USA halten Druck auf Nordkorea nach Korea-Gipfel aufrecht

Pjöngjang/Seoul (APA/Reuters/dpa) - Die USA halten auch nach den Fortschritten beim koreanischen Gipfeltreffen ihren Druck auf Nordkorea auf...

Pjöngjang/Seoul (APA/Reuters/dpa) - Die USA halten auch nach den Fortschritten beim koreanischen Gipfeltreffen ihren Druck auf Nordkorea aufrecht. Allen Gesprächen, Versprechen und Zusicherungen werde man mit Zurückhaltung und Wachsamkeit begegnen, erklärte US-Vize-Präsident Mike Pence am Freitag in Washington. Er begrüßte die Bewegung hin zu einer Denuklearisierung der koreanischen Halbinsel.

Doch das sei eben nur ein Schritt. „Die Vorbereitungen für den Gipfel der USA und Nordkoreas gehen weiter, aber wie wir bereits gesagt haben - die Kampagne des Drucks wird unvermindert fortgesetzt“, so Pence.

Außenministerin Karin Kneissl (FPÖ) begrüßte die Entspannung auf der koreanischen Halbinsel als Beginn einer „neuen Ära“. Nachrichten von Frieden und Denuklearisierung seien wunderbare Nachrichten, so Kneissl auf Twitter. Sie hoffe, dass die Führer im Nahen Osten dieses Vorbild annehme werden und ihren Völkern auch erlauben in Frieden zu leben.

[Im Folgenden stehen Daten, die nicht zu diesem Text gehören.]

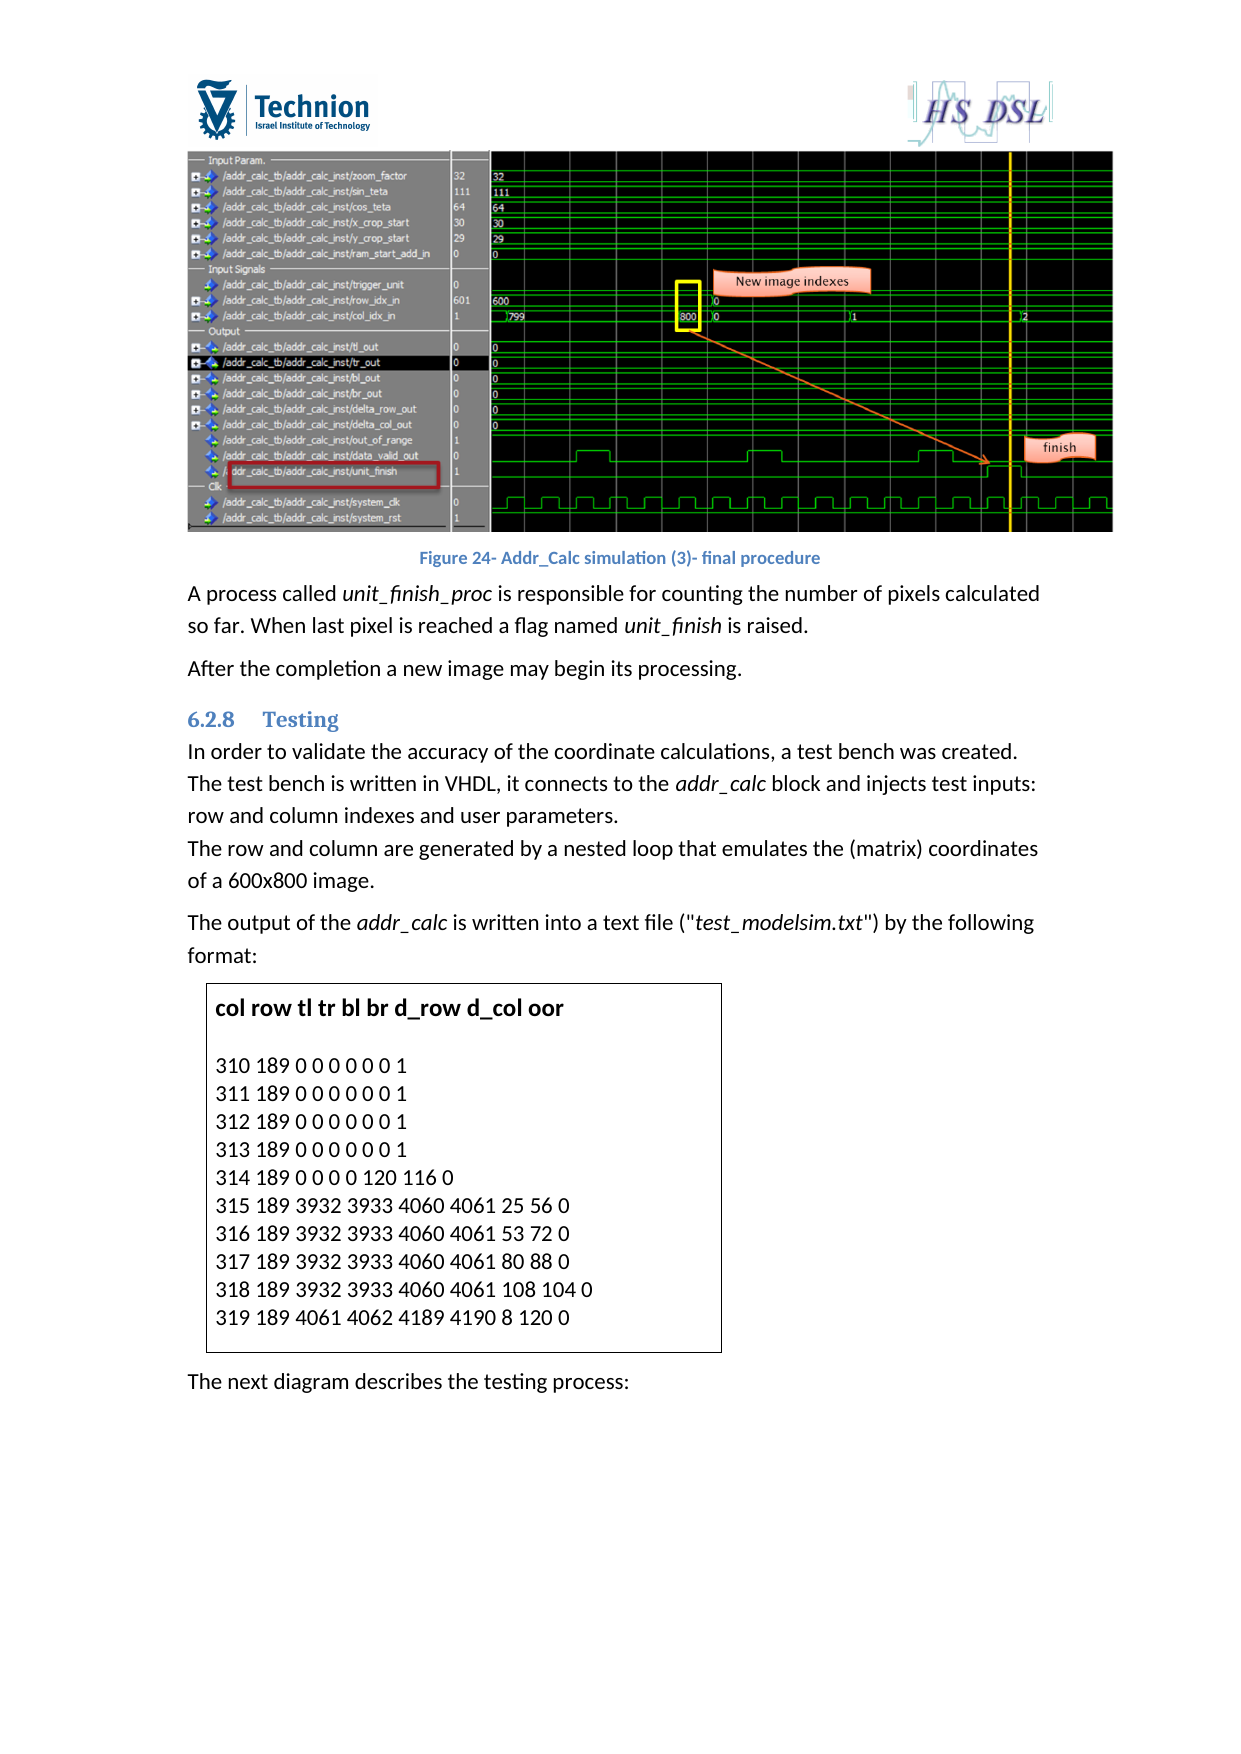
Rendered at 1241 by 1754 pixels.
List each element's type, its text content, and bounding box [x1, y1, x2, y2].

subtitle Testing [187, 707, 1053, 733]
picture [907, 73, 1053, 147]
text In order to validate the accuracy of the coordinate calculations, a test bench was created. The test bench is written in VHDL, it connects to the addr_calc block and injects test inputs: row and column indexes and user parameters. The row and column are generated by a nested loop that emulates the (matrix) coordinates of a 600x800 image. [187, 737, 1053, 894]
picture [187, 150, 1115, 532]
text The next diagram describes the testing process: [187, 1367, 1053, 1395]
text The output of the addr_calc is written into a text file ("test_modelsim.txt") by the following format: [187, 908, 1053, 969]
text After the completion a new image may begin its processing. [187, 654, 1053, 682]
picture [187, 74, 378, 147]
text Figure 24- Addr_Calc simulation (3)- final procedure [187, 546, 1053, 569]
text A process called unit_finish_proc is responsible for counting the number of pixels calculated so far. When last pixel is reached a flag named unit_finish is raised. [187, 579, 1053, 639]
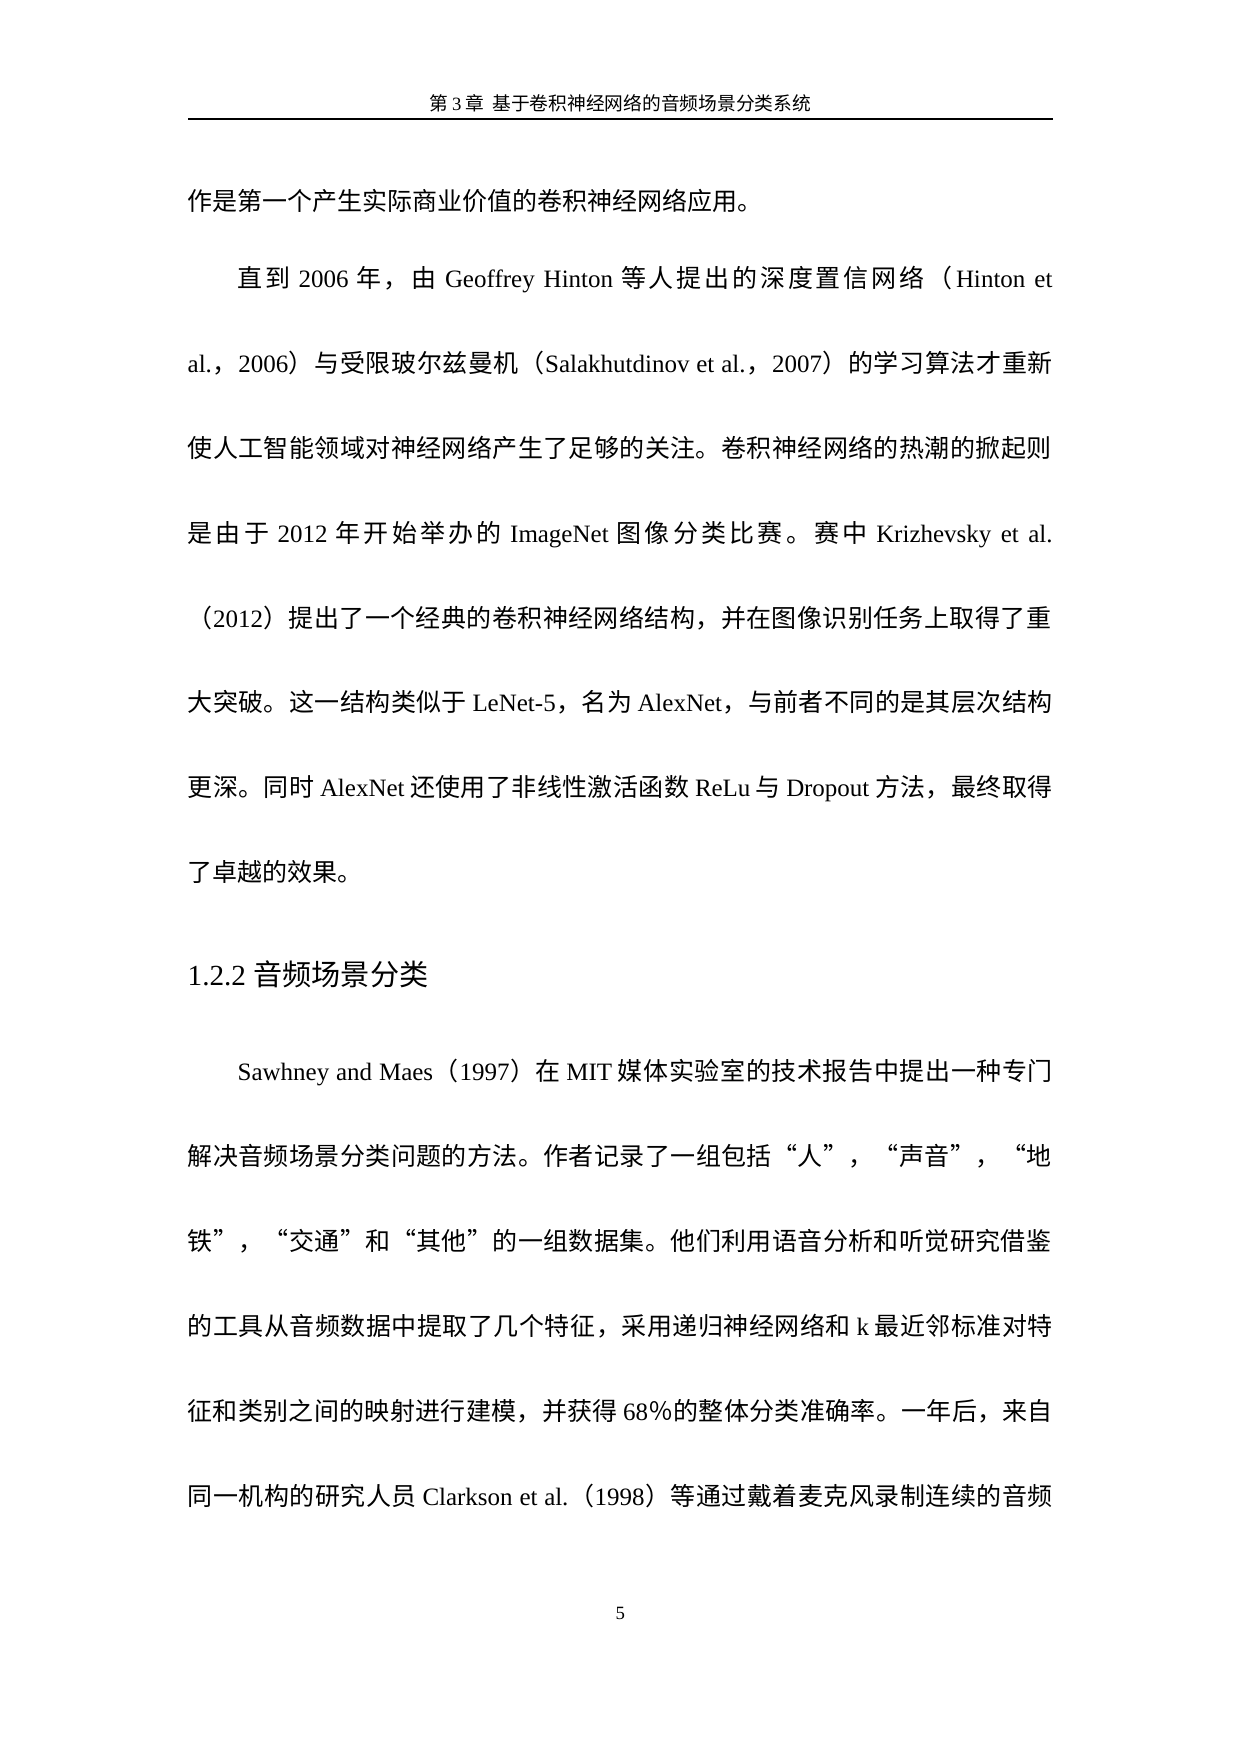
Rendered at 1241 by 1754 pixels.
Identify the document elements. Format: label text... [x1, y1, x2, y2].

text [187, 166, 1053, 233]
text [187, 1036, 1053, 1528]
subtitle 1.2.2 音频场景分类 [187, 939, 1053, 1007]
text 直到2006年，由Geoffrey Hinton等人提出的深度置信网络（Hinton et al.，2006）与受限玻尔兹曼机（Salakhutdinov et al.，2007）的学习算法才重新使人工智能领域对神经网络产生了足够的关注。卷积神经网络的热潮的掀起则是由于2012年开始举办的ImageNet图像分类比赛。赛中Krizhevsky et al.（2012）提出了一个经典的卷积神经网络结构，并在图像识别任务上取得了重大突破。这一结构类似于LeNet-5，名为AlexNet，与前者不同的是其层次结构更深。同时AlexNet还使用了非线性激活函数ReLu与Dropout方法，最终取得了卓越的效果。 [187, 243, 1053, 905]
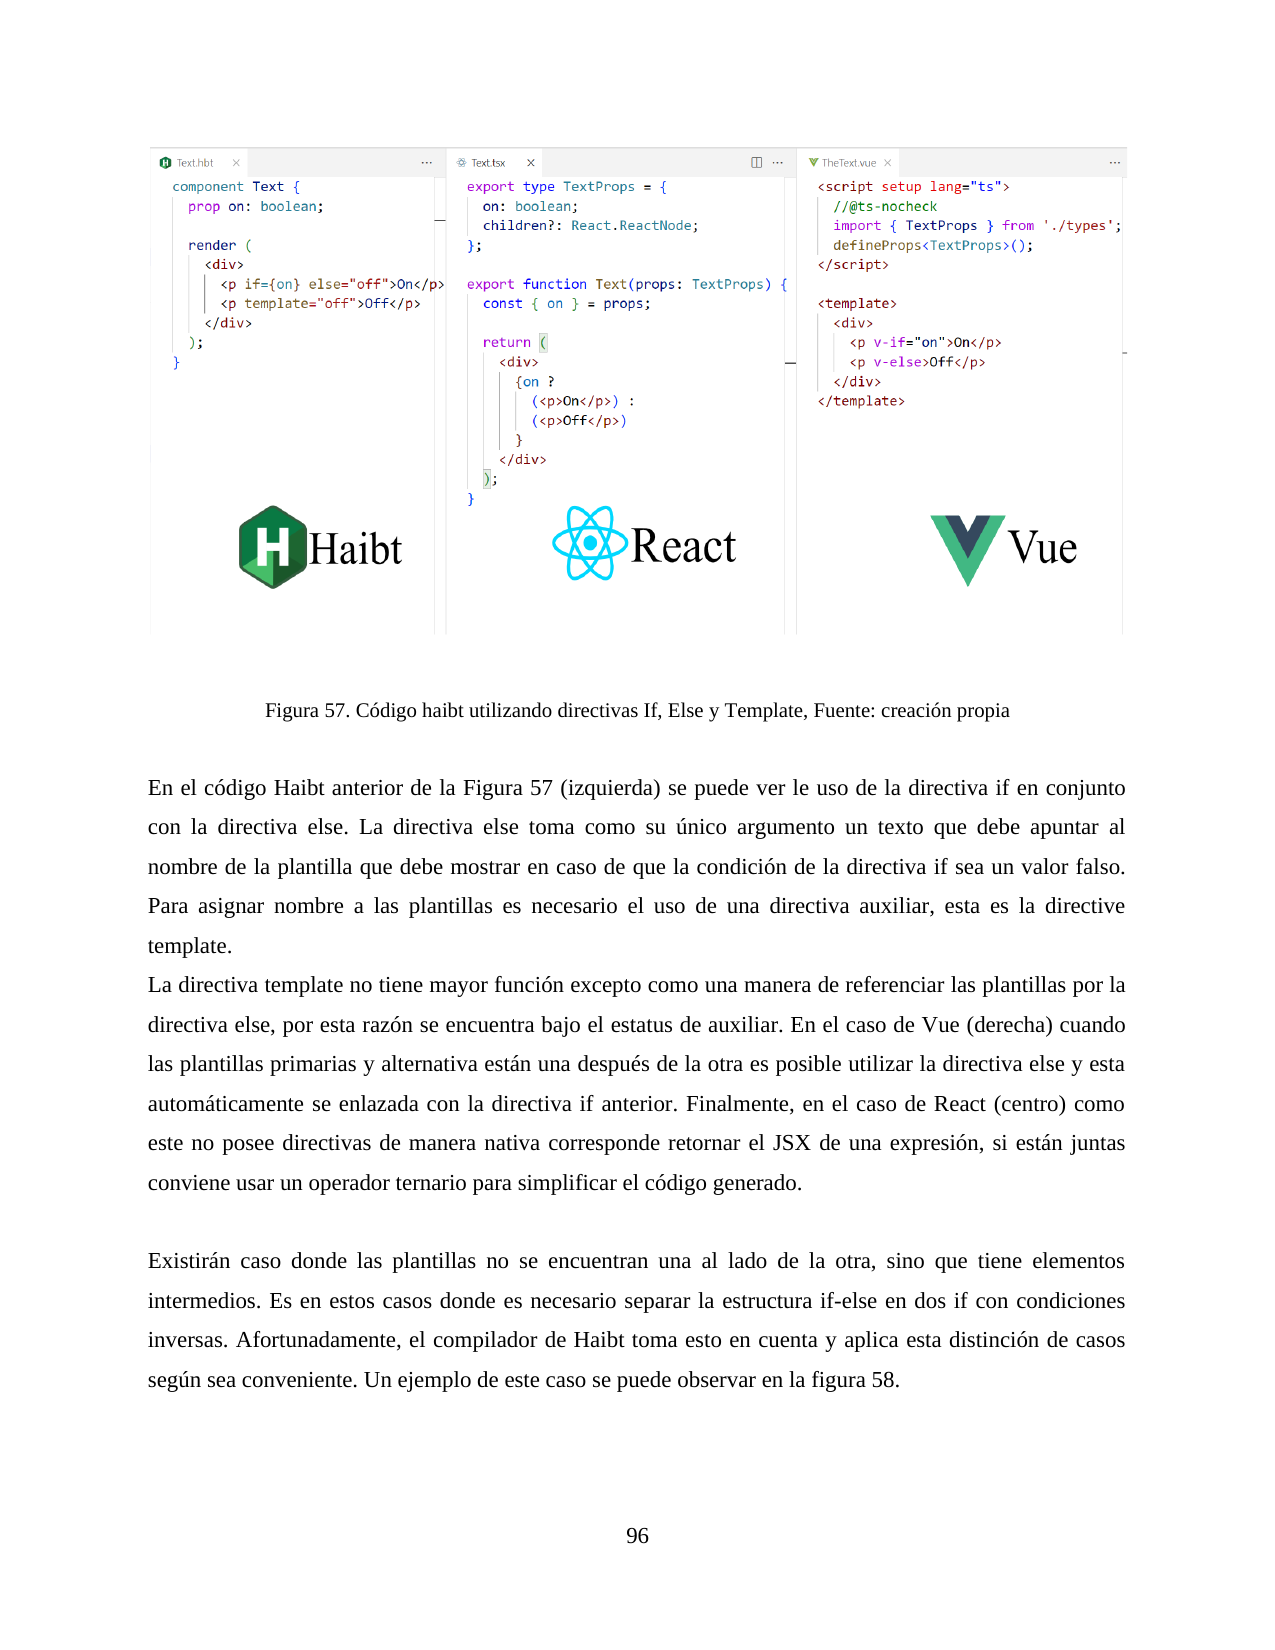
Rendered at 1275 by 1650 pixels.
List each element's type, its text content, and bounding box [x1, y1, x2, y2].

Auch der deutsche Außenminister Heiko Maas begrüßte Maas die Entwicklung, „die hoffentlich zu konkreten Ergebnissen hinsichtlich der internationalen Sorgen über Nordkoreas Nuklearstreben führen wird“. Deutschland als „ehemals geteiltes Land“ hoffe zudem, dass der Gipfel zu spürbaren Erleichterungen für die Menschen in Nord- und Südkorea beiträgt. Ziel müsse „eine umfassende, überprüfbare und irreversible Denuklearisierung“ sein.

US-Präsident Donald Trump will den nordkoreanischen Machthaber Kim Jong-un im Mai oder Juni treffen. Es stünden zwei oder drei Orte für die Begegnung zur Diskussion, sagte Trump in Washington bei einem Treffen mit der deutschen Bundeskanzlerin Angela Merkel. Einzelheiten nannte er nicht. Sollte es offensichtlich werden, dass die USA und Nordkorea zu keiner Lösung kämen, werde er den Raum verlassen, sagte Trump.

Kim und der südkoreanische Präsident Moon Jae-in waren zuvor in Südkorea zusammengekommen. Die beiden koreanischen Staaten wollen die geteilte Halbinsel schrittweise von Atomwaffen befreien und den seit fast sieben Jahrzehnten andauernden Kriegszustand beenden. Gemeinsam mit den USA und China werde noch in diesem Jahr der nach dem Korea-Krieg 1953 geschlossene Waffenstillstand in einen Friedensvertrag überführt, hieß es zum Abschluss des ersten Korea-Gipfels seit über zehn Jahren.